Employees of the Chinese University of Hong Kong report in the Journal of the American Medical Association that regular instillation of 0.05% atropine in children's eyes inhibits the development of myopia. Atropine is part of the well-known eye drops that relax the muscles of the eye, so that the pupil dilates and the lens cannot accommodate. Atropine drops are used both for the diagnosis and treatment of certain eye diseases. The experiment involved 353 children from 4 to 9 years old, who were divided into three groups: one was dripped with atropine with a concentration of 0.05% at night, another with atropine with a concentration of 0.01%, and the third was dripped with placebo. Neither the parents nor the experimenters themselves knew which drops each particular child received; it turned out only when calculating the results.

The experiment lasted two years, and in the end it turned out that in the 0.05% atropine group, only about a quarter of the children had myopia (at least in one eye). And among those who were given 0.01% atropine and placebo, half of them had myopia in two years. In fact, in some Asian countries, atropine drops are used to slow down the development of myopia when it has already manifested. Now the researchers wanted to check whether atropine can slow down its very appearance — judging by the results, apparently, it is possible.

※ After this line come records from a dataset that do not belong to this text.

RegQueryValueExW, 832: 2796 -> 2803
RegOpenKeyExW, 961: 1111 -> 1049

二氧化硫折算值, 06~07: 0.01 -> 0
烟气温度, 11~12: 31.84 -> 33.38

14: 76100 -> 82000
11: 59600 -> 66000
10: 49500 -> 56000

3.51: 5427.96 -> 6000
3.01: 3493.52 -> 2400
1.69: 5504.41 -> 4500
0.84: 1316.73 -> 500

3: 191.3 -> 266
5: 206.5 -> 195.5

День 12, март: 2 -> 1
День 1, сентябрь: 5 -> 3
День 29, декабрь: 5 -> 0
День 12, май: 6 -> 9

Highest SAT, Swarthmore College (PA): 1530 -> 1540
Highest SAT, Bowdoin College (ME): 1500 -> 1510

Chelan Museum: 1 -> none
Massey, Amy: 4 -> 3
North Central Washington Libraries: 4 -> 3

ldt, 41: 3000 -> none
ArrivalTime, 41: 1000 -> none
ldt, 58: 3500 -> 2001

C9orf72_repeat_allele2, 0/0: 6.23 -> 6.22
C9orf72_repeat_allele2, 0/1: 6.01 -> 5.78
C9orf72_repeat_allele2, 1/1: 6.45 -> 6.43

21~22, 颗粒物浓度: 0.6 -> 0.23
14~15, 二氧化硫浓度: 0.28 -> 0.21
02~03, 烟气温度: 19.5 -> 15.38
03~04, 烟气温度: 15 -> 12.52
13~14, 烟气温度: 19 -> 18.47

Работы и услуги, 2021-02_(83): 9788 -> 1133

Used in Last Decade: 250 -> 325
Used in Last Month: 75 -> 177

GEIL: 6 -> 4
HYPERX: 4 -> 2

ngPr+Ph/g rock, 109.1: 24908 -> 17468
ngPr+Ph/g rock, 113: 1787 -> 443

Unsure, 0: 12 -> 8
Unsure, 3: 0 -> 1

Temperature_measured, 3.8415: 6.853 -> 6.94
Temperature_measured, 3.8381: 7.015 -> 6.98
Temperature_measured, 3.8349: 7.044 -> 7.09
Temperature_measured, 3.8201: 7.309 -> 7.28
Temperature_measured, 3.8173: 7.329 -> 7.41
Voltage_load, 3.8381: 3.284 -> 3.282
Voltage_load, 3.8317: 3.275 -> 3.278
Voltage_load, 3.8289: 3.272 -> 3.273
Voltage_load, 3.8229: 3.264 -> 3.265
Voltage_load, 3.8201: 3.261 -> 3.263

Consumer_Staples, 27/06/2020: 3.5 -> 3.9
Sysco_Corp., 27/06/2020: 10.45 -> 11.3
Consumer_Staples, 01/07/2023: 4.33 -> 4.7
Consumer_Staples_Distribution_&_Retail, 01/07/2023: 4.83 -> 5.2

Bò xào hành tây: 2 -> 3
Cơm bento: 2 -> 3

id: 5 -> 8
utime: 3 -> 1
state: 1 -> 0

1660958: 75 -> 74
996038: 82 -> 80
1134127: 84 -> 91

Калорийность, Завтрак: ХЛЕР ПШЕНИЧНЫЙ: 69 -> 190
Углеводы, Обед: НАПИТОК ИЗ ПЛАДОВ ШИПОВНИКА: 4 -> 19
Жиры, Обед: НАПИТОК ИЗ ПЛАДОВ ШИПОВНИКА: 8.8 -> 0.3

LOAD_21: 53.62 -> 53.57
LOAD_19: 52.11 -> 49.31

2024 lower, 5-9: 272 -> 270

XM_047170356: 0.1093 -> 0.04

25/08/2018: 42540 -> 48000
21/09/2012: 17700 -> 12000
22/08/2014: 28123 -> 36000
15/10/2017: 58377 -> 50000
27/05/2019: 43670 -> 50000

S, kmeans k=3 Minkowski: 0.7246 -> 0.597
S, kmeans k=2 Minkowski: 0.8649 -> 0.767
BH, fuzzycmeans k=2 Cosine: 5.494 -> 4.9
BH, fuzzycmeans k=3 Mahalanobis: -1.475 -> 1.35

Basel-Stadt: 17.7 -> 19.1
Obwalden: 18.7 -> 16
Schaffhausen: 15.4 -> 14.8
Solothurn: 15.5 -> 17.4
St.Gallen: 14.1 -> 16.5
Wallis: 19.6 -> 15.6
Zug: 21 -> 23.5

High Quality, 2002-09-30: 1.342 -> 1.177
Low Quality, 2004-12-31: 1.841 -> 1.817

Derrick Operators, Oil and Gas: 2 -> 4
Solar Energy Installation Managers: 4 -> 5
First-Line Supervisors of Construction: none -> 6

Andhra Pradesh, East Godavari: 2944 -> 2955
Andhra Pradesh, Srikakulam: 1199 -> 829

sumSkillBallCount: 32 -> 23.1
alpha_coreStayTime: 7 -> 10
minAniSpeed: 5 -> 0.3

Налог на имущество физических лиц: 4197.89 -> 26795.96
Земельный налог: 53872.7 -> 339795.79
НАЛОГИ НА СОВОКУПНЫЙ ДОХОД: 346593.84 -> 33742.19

However, the mechanism of the antimiopathic effect of atropine is unknown, and, as can be seen from the figures, it did not work on all children. In addition, the experiment was staged after all with a not very large group of experimental volunteers, and it did not last very long. The authors of the work therefore say that atropine only delays the onset of myopia, and does not prevent it — in order to judge the prevention, such a study should last not two years, but longer, up to the full maturity of children. The probability of myopia depends on genes, and on how much time a child spends reading, and on how exactly he reads, and on other factors. In order to take into account as many such factors as possible, many children should participate in a long—term experiment with atropine - more than several hundred.